Make len fully relational

Author: shonfeder

solutions/lists.mod

@@ -36,9 +36,29 @@ nth [_|Xs] N X        :- N > 0
                        & nth Xs {calc (N - 1)} X.
 
 % 1.04
-pred len o:list A, o: Int.
-len []    0.
-len [_|T] N :- N is {len T} + 1.
+pred len o:list A, o:int.
+% `len Ls N` is true when `N` is the length of `Ls`.
+pred len.aux o:list A, o:int.
+% When `N` is bound, we count down from `N` to `0`, removing one element of
+% `Ls` with each unit of `N` removed.
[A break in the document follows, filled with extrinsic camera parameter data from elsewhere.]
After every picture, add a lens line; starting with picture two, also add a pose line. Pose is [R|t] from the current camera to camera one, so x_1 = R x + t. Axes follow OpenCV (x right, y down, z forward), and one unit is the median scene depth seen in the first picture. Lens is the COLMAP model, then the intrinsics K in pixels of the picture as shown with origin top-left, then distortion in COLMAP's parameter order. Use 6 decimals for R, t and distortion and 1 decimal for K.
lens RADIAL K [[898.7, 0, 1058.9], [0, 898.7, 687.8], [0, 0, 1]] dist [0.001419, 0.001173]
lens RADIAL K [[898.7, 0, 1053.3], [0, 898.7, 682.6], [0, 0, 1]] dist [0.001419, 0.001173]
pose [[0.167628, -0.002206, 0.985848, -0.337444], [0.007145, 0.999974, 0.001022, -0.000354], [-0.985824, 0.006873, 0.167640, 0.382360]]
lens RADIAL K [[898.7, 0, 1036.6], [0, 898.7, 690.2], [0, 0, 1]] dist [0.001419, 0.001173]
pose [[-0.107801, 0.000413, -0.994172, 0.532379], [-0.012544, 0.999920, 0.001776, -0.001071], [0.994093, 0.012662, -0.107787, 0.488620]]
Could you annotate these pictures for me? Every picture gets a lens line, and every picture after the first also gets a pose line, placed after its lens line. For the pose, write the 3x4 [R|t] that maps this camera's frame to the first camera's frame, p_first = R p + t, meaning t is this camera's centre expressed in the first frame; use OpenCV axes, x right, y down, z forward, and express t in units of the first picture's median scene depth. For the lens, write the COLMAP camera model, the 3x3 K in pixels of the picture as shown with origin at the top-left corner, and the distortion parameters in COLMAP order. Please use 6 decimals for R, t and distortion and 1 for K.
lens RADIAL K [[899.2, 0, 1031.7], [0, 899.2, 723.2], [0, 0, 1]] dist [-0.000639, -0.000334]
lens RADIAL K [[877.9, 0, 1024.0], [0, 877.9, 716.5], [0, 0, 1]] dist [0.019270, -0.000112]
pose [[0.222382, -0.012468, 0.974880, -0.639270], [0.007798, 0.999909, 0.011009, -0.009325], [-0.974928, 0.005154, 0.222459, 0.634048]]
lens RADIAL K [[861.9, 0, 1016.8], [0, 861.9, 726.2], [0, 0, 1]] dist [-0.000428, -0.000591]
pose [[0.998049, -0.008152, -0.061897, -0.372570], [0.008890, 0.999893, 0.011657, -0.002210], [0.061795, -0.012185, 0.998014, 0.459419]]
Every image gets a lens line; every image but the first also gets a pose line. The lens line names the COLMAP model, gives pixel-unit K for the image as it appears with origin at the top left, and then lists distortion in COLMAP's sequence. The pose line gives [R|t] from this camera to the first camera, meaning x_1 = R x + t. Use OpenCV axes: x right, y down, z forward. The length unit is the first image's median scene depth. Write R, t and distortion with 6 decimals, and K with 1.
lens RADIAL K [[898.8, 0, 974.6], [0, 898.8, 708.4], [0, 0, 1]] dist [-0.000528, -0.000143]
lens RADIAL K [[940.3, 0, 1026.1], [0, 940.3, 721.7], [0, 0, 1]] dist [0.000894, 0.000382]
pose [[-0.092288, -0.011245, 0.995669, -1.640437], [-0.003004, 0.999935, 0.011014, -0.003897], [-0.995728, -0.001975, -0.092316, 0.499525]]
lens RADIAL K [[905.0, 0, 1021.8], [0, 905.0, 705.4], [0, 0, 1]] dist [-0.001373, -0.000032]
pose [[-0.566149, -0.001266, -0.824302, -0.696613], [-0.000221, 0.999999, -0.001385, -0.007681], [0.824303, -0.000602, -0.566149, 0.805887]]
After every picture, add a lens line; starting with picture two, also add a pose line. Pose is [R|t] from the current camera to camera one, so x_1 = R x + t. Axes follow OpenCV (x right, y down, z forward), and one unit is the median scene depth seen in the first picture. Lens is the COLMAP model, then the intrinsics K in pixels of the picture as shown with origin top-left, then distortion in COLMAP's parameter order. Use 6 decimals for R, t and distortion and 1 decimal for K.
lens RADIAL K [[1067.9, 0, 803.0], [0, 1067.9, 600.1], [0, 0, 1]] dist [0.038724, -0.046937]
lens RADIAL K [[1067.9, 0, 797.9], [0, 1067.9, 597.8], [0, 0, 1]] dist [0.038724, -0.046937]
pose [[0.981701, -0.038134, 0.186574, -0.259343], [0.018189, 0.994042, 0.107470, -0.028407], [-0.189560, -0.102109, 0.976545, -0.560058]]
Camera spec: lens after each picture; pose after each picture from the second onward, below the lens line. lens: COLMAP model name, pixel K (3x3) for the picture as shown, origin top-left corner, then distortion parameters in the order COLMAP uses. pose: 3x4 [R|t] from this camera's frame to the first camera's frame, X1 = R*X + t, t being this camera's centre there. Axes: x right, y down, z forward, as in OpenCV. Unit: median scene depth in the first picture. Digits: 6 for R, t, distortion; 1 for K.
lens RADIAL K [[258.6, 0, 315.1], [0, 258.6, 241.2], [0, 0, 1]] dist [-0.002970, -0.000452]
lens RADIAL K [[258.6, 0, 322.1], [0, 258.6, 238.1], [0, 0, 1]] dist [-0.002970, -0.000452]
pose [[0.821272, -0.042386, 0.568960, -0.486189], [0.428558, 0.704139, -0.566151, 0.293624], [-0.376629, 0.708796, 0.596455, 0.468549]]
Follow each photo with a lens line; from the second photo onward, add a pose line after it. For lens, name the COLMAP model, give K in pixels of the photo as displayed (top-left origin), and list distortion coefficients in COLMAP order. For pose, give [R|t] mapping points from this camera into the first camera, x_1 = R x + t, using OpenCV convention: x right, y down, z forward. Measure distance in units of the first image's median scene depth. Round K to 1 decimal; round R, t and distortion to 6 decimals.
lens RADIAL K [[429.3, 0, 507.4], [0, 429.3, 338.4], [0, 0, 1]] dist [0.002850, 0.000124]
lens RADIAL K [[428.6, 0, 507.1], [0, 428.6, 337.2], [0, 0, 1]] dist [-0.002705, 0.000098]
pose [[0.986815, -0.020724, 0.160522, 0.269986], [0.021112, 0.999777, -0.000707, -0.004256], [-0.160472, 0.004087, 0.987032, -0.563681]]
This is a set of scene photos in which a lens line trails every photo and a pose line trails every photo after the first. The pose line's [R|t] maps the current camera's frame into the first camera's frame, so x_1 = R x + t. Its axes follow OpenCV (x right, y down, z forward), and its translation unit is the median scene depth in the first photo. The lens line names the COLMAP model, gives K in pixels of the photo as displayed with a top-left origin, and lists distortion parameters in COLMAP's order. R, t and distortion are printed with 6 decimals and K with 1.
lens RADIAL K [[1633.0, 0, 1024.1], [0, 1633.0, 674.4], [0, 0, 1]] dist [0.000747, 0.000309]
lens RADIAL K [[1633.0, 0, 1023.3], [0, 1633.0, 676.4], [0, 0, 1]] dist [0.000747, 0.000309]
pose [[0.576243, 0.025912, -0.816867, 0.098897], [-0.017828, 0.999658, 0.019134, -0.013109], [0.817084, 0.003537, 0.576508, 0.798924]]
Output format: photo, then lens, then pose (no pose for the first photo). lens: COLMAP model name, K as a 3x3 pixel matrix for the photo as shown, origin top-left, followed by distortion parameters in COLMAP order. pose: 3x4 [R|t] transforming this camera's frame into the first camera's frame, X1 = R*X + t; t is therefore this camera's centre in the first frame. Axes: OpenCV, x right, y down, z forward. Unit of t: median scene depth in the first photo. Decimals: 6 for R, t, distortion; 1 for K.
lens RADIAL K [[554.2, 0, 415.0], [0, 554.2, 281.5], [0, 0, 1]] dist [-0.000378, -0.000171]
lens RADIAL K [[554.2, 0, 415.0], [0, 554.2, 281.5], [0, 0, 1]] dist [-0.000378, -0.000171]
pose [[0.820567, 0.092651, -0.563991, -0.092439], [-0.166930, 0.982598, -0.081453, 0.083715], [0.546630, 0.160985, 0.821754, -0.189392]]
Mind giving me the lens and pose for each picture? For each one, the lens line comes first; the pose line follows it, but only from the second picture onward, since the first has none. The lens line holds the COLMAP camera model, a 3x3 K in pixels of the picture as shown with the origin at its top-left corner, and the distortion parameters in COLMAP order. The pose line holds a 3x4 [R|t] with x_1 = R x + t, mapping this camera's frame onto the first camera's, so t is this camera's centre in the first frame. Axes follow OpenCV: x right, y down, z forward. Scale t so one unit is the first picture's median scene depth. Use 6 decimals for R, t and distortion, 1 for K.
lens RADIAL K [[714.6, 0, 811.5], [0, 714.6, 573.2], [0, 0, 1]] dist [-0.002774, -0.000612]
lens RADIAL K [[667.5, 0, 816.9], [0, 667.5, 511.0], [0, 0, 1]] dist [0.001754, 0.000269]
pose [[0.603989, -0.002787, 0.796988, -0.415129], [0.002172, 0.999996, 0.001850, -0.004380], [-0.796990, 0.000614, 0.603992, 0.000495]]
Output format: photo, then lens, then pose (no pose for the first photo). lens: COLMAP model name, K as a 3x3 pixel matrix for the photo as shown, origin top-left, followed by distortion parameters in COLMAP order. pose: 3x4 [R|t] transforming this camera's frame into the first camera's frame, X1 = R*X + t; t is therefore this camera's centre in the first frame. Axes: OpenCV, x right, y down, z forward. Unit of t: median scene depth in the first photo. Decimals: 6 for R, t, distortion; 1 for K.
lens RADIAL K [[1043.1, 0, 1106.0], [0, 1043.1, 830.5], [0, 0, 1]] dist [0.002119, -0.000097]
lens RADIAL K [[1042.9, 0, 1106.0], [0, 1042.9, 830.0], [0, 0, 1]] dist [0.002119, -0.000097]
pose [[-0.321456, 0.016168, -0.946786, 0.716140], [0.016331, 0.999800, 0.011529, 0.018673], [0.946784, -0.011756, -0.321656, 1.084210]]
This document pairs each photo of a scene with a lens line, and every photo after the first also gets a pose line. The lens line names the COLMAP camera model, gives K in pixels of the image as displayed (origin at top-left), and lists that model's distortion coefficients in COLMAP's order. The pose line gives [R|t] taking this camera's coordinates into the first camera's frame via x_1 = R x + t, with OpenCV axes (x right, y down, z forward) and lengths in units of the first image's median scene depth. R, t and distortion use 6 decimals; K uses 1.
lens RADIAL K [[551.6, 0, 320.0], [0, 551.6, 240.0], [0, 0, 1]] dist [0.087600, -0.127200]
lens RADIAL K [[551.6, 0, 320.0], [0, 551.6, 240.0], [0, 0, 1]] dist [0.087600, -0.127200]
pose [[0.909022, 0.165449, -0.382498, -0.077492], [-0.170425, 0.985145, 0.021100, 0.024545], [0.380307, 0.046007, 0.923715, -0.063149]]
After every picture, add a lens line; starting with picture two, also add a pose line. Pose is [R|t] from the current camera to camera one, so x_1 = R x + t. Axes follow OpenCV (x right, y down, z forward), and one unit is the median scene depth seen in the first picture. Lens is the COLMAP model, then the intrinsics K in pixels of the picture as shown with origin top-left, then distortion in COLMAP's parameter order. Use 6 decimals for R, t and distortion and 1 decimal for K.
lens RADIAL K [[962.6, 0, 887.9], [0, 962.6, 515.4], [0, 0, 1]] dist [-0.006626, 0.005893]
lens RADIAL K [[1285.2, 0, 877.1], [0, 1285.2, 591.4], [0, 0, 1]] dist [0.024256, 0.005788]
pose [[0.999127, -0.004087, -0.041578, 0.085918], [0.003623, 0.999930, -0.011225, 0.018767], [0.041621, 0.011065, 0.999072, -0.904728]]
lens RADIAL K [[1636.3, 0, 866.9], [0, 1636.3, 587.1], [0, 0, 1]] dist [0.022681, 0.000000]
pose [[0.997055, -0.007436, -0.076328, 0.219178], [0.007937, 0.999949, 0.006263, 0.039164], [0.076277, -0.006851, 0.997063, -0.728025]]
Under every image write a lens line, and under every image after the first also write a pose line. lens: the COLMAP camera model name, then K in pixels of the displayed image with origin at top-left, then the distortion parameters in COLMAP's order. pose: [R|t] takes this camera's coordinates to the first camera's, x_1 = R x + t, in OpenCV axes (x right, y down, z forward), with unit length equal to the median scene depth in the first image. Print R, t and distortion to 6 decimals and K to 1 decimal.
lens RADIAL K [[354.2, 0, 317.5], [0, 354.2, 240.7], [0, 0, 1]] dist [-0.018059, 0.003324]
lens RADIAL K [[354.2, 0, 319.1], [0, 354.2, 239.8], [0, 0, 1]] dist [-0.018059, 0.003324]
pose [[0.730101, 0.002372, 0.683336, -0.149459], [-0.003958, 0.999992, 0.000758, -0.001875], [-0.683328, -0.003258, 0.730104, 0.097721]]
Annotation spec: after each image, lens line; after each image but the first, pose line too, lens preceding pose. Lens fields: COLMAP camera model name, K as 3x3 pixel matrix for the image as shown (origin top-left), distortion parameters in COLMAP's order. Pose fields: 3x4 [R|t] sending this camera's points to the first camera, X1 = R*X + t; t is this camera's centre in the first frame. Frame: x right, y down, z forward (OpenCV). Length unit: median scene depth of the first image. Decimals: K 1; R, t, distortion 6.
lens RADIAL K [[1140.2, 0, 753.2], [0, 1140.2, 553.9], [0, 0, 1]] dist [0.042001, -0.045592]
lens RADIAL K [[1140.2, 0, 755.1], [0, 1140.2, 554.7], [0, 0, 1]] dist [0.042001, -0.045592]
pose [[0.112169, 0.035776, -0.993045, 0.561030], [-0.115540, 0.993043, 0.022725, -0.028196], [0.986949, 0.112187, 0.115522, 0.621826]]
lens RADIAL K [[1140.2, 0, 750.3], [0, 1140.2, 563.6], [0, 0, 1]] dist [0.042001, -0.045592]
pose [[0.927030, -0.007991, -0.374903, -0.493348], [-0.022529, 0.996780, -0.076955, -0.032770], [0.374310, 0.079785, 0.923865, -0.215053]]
If we arrive at `[]` and `0` at the
+% same time, we are done, and cannot possibly have more conclusions (thus the cut).
+len Ls N :- not (var N),
+          ( len.aux [] 0
+          & pi T M M'\
+            len.aux [_|T] M :- M' is M - 1,
+                               len.aux T M'
+          ) => len.aux Ls N, !.
+% When `N` is free, then we count up, starting from `0` to `N`, constructing
+% a list by adding a free variable to our list each time a unit is added to
+% `N`. When the list we're constructing can be unified with the input `Ls`
+% then we're at our `N`. If `Ls` is left partial in the tail, then we can
+% keep generating longer lists for `Ls` on backtracking.
+len Ls N :- var N,
+          ( len.aux Ls N
+          & pi L M M'\
+            len.aux L M :- M' is M + 1,
+                           len.aux [_|L] M'
+          ) => len.aux [] 0.
 
 % 1.05
 pred rev o:list A, o:list A.